=== Directions ===
[1] According to the passage on the Massachusetts lead sinker ban, about how many territorial pairs of Common Loons live in the Commonwealth today?
[2] Return the wording of the passage on the Massachusetts lead sinker ban from "The use of lead fishing" up to and including "hook that weighs less than 1 ounce.", copied word for word.

The use of lead fishing sinkers and lead jigs weighing less than 1 ounce is now prohibited in all inland waters of the Commonwealth. In terms of this regulation, “lead sinker” or “lead weight” means any sinker or weight made from lead that weighs less than 1 ounce. The definition of “lead sinker” shall not include any other sinkers, fishing lures, and/or fishing tackle including, but not limited to, artificial lures, hooks, weighted flies, lead-core or other weighted fishing lines. “Lead jig” means any lead-weighted hook that weighs less than 1 ounce.
The Fisheries and Wildlife Board has taken a regulatory action prohibiting the use of certain lead sinkers and jigs. This environmentally responsible action was taken primarily as a conservative “loon-protective measure.” Beginning January 1, 2012, the use of lead sinkers and jigs of less than one ounce in all inland waters of Massachusetts is prohibited. The regulation was mainly implemented to protect the small population of the Common Loon (Gavia immer) in the state, a listed Species of Special Concern in the Commonwealth.
The Common Loon nested in Massachusetts historically, but was extirpated in the late nineteenth century. In 1975, however, a pair of loons was discovered nesting in Quabbin Reservoir. The population has increased since then, and today approximately 32 territorial pairs can be found on 14 lakes, ponds, and reservoirs in the Commonwealth. Common Loons reach the southern limits of their North American breeding range in Massachusetts. Large piscivorous birds that rely on sight to capture their prey, loons require relatively large nesting territories and water of high clarity; hence their population growth here is limited by the availability of this habitat. The Quabbin and Wachusett reservoirs support the core of the state’s total loon population, with 16 and 4 pairs, respectively.

=== Material provided ===
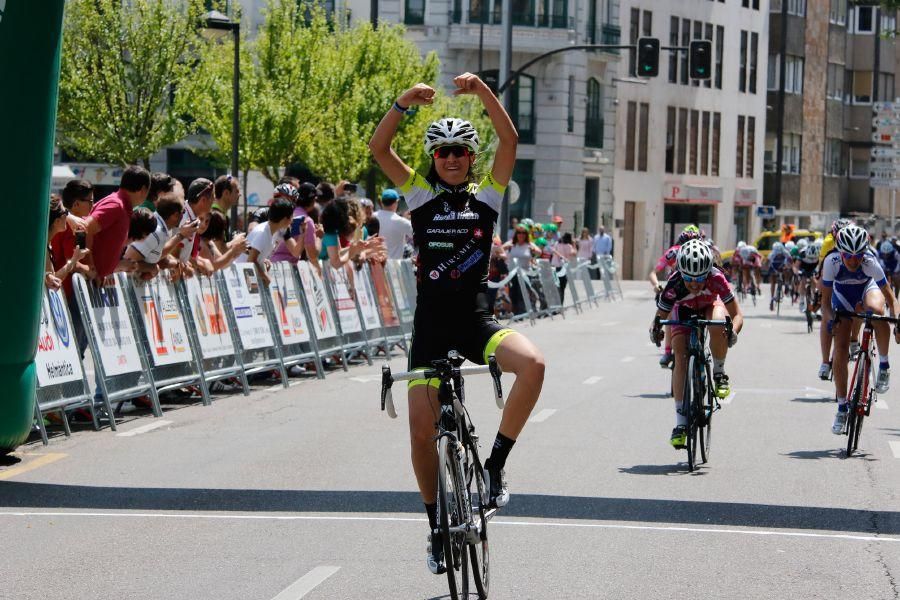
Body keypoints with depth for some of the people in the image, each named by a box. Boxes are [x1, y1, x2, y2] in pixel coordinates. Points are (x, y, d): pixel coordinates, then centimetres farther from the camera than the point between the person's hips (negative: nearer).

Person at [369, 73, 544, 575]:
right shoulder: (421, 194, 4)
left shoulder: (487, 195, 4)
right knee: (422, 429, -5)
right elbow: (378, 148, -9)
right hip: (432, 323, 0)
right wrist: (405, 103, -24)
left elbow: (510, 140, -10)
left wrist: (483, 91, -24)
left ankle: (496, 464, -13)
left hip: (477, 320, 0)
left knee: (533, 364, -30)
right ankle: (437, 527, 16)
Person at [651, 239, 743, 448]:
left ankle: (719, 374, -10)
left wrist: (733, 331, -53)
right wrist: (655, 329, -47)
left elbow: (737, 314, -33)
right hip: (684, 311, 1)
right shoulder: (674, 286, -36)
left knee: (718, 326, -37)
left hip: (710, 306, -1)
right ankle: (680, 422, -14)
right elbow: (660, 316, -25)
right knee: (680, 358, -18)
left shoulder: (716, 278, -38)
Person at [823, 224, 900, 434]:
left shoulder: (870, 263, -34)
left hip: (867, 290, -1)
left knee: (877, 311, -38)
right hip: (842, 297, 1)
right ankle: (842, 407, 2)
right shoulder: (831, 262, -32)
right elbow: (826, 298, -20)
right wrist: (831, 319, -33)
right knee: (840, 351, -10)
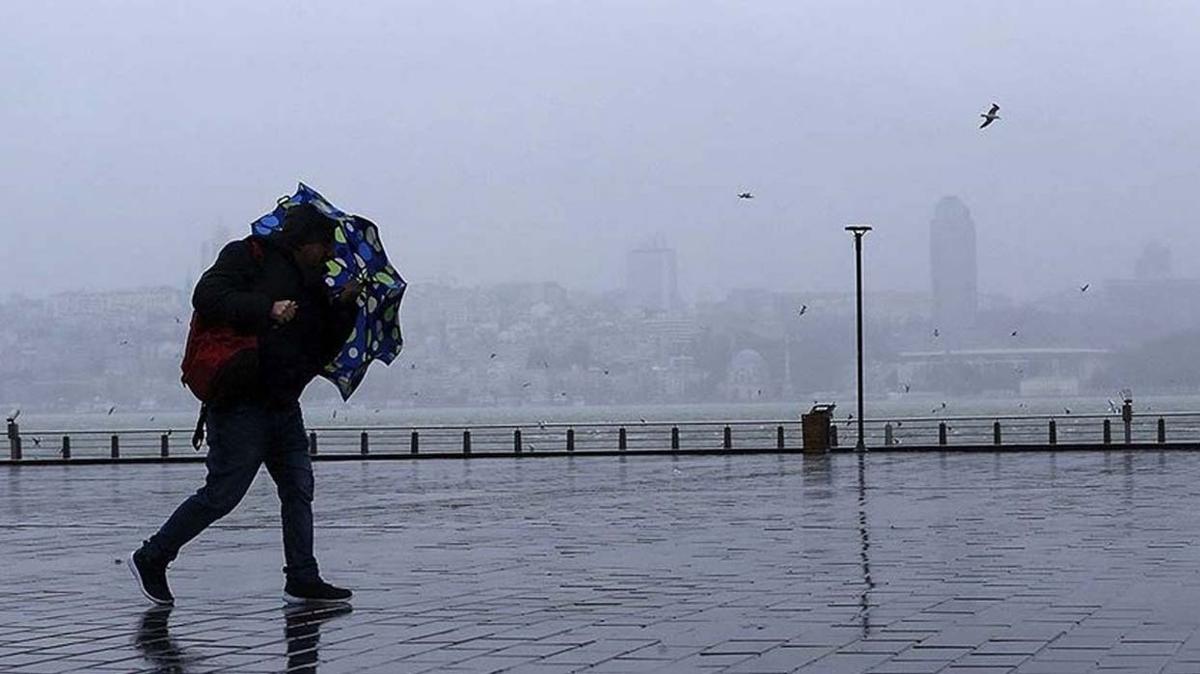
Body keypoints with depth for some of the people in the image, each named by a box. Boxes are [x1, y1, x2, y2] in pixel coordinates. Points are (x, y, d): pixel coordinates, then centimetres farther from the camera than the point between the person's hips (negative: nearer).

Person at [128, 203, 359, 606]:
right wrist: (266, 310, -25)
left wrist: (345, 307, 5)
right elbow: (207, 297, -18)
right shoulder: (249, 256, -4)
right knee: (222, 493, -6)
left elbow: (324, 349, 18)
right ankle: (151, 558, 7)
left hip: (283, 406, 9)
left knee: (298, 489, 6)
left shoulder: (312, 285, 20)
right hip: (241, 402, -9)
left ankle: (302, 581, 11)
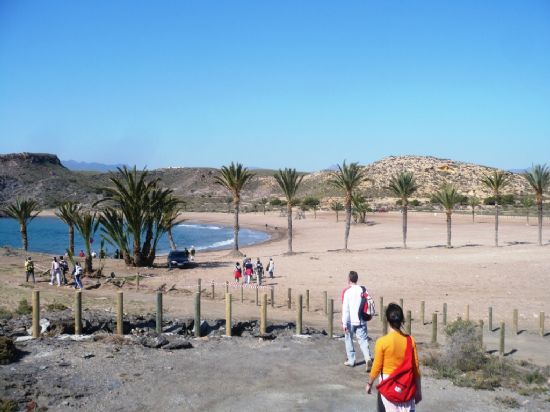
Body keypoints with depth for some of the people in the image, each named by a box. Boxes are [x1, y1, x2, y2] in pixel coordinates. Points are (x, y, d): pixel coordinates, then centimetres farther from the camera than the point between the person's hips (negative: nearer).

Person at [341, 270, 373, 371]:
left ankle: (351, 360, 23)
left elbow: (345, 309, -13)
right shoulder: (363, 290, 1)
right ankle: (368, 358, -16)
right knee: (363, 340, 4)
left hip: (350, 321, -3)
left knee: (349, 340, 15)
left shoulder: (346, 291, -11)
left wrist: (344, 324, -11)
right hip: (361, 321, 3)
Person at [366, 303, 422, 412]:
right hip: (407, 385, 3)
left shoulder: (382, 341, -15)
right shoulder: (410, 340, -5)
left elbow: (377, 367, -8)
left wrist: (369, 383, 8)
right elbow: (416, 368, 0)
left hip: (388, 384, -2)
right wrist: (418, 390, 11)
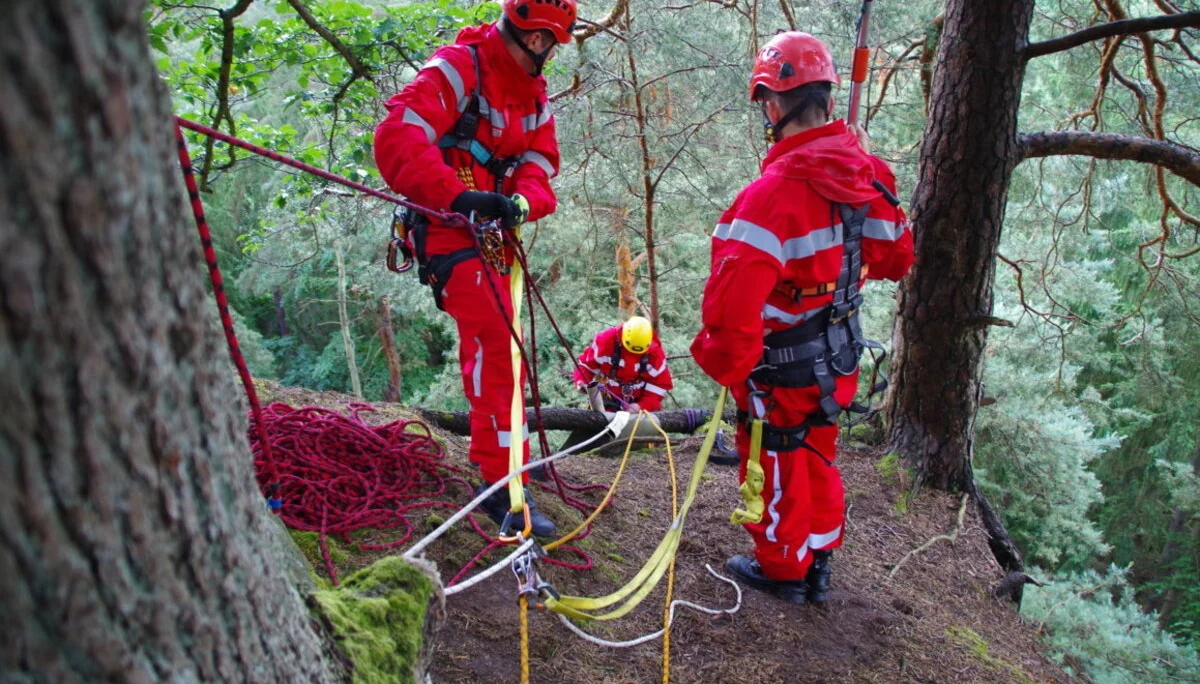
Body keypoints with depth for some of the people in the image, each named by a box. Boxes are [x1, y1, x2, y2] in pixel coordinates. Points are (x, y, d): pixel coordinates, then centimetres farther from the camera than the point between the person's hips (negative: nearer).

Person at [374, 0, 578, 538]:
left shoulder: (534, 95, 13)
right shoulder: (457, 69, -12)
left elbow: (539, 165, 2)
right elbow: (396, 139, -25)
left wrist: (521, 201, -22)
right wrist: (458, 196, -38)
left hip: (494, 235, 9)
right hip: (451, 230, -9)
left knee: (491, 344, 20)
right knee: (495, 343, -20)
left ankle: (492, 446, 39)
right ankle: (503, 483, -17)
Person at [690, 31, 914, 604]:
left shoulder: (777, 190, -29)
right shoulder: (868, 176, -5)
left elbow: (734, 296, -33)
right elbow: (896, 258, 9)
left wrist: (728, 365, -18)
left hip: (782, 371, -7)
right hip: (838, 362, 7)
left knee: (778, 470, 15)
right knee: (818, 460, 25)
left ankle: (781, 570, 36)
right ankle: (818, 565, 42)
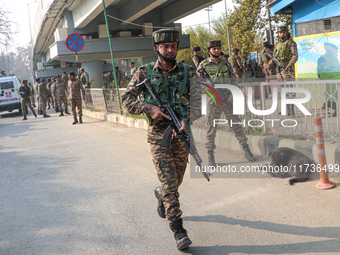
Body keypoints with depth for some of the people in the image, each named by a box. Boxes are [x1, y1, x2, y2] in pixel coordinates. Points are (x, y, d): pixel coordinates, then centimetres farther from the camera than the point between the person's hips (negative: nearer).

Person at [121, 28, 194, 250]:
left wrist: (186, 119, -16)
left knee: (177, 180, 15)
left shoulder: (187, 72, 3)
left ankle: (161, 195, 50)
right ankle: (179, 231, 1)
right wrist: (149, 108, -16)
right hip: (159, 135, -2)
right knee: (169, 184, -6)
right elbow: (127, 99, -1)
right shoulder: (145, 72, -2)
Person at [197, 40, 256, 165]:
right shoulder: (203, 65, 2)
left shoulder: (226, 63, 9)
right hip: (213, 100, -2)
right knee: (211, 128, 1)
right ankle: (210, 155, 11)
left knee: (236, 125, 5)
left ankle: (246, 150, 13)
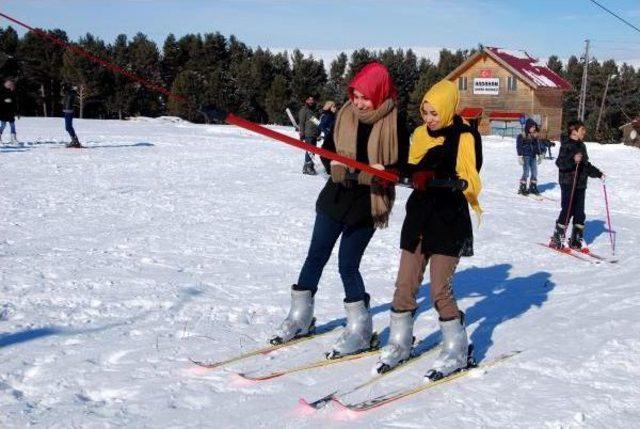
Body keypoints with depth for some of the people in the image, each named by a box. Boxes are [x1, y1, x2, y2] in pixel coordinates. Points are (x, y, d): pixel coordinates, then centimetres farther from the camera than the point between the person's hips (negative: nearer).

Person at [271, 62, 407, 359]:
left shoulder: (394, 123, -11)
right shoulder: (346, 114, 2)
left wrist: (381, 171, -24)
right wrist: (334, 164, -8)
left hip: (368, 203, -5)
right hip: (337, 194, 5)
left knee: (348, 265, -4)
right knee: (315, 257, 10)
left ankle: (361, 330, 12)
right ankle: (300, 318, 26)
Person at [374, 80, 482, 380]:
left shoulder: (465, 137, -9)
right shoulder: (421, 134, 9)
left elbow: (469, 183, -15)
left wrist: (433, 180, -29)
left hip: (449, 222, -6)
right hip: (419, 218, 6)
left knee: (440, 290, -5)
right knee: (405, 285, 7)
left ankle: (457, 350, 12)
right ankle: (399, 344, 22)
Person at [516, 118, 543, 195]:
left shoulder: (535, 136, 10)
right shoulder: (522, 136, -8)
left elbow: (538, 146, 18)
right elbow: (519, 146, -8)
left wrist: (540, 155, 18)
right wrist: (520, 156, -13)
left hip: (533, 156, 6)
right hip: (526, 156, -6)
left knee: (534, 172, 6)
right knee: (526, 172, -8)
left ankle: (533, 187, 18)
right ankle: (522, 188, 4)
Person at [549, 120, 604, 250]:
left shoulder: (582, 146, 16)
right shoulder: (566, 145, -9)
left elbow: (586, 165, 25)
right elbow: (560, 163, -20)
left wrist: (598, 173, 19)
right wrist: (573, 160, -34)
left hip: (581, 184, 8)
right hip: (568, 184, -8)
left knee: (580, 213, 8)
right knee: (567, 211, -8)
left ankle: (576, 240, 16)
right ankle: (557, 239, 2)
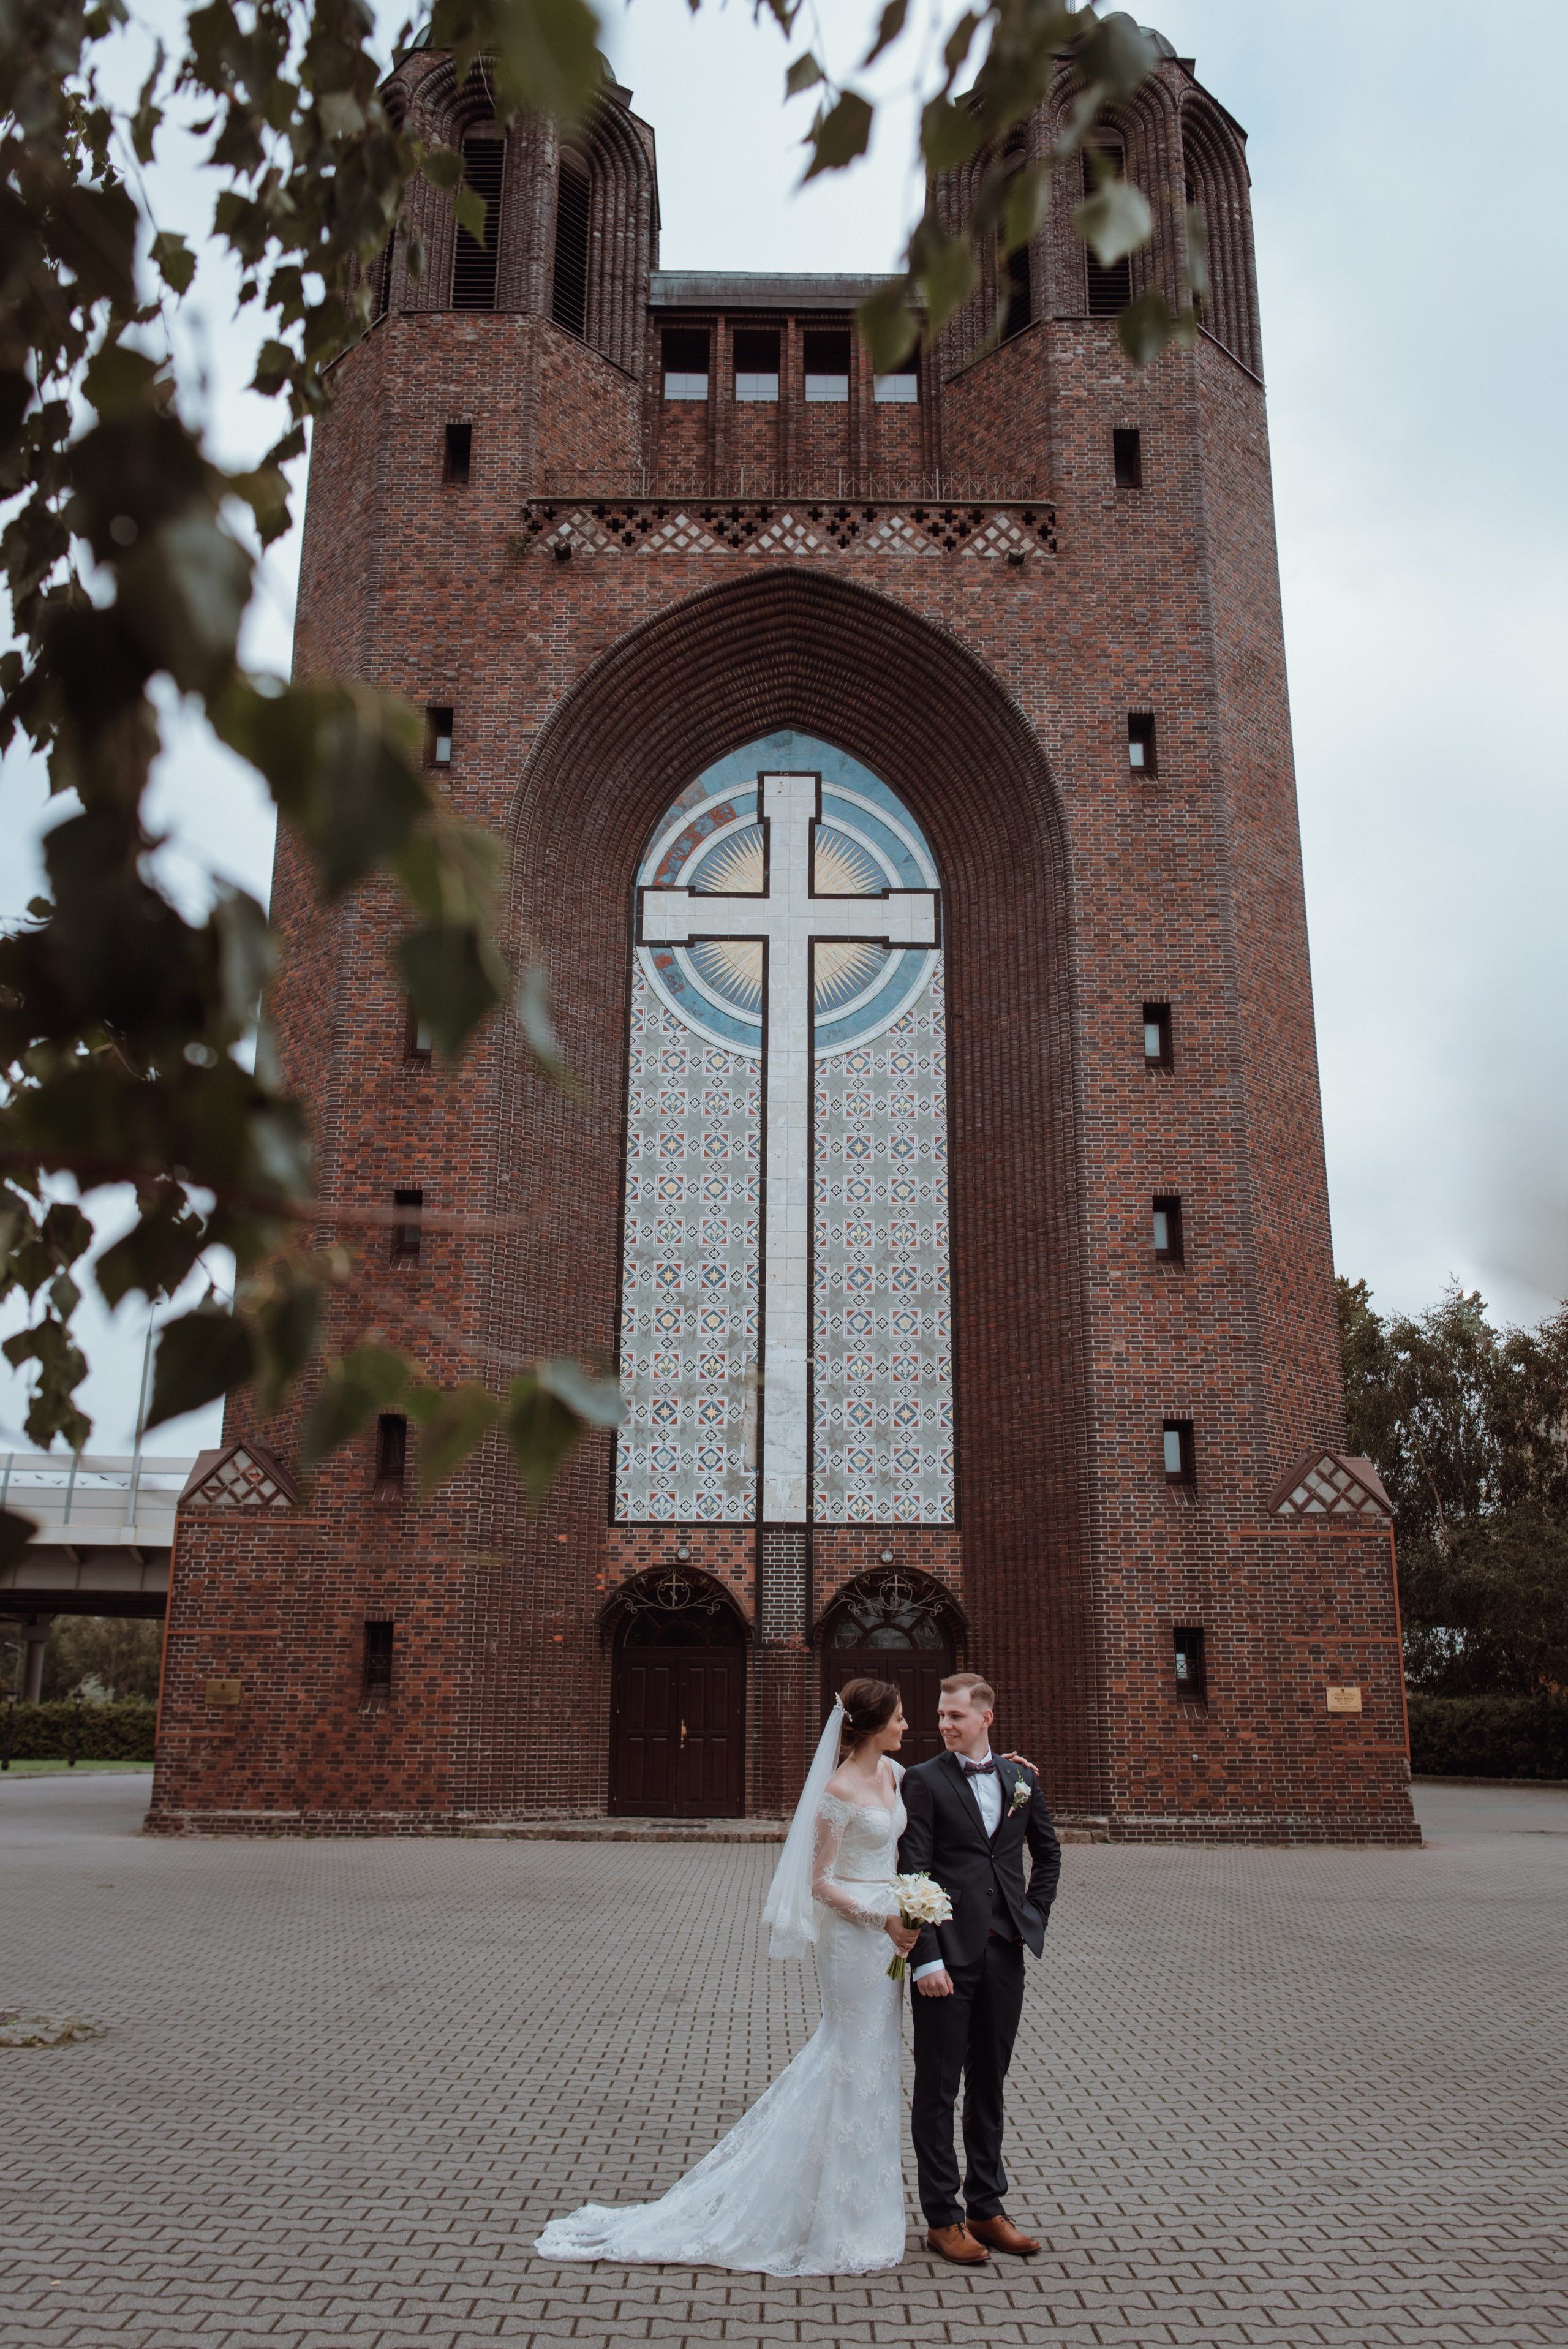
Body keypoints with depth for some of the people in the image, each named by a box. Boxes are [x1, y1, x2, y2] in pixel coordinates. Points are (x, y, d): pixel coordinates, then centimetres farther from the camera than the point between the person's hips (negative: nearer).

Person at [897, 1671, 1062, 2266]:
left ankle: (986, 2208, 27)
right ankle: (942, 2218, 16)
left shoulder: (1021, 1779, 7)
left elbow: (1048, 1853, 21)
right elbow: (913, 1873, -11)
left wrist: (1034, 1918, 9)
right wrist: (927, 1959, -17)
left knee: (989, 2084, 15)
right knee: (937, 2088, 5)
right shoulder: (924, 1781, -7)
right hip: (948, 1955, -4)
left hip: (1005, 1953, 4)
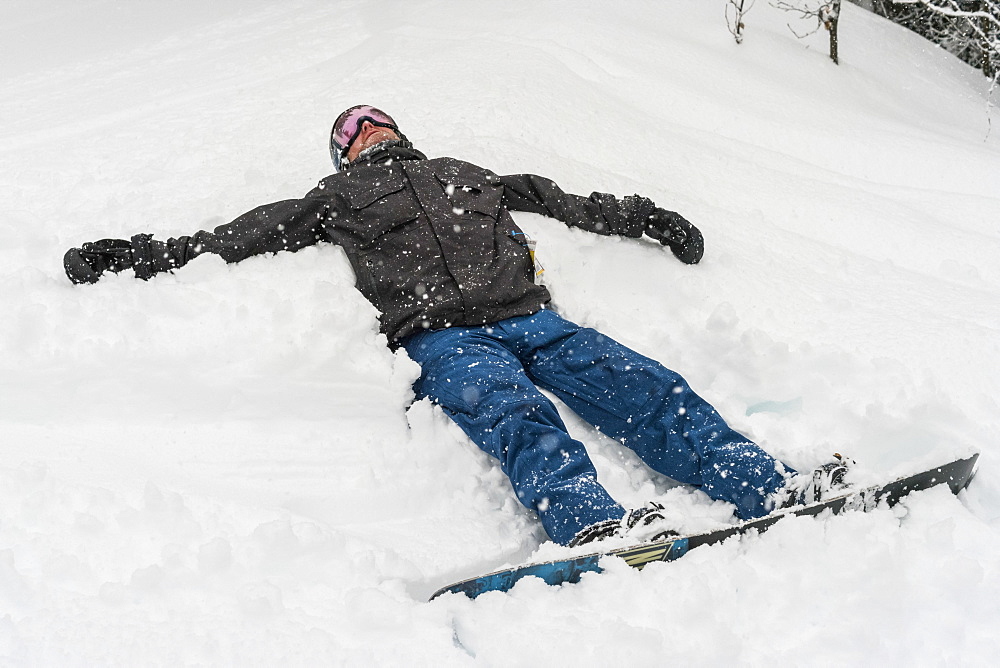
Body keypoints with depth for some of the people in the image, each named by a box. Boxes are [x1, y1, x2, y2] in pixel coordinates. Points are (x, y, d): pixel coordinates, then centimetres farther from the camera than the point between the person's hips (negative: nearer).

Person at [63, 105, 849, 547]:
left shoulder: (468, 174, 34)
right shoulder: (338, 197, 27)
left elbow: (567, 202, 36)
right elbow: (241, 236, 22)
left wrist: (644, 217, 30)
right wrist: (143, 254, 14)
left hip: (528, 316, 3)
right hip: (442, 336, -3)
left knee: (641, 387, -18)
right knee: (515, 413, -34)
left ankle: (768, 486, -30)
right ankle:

=== Answers for the tasks ===
[1] Approximately 32 territorial pairs.

[2]
The use of lead fishing sinkers and lead jigs weighing less than 1 ounce is now prohibited in all inland waters of the Commonwealth. In terms of this regulation, “lead sinker” or “lead weight” means any sinker or weight made from lead that weighs less than 1 ounce. The definition of “lead sinker” shall not include any other sinkers, fishing lures, and/or fishing tackle including, but not limited to, artificial lures, hooks, weighted flies, lead-core or other weighted fishing lines. “Lead jig” means any lead-weighted hook that weighs less than 1 ounce.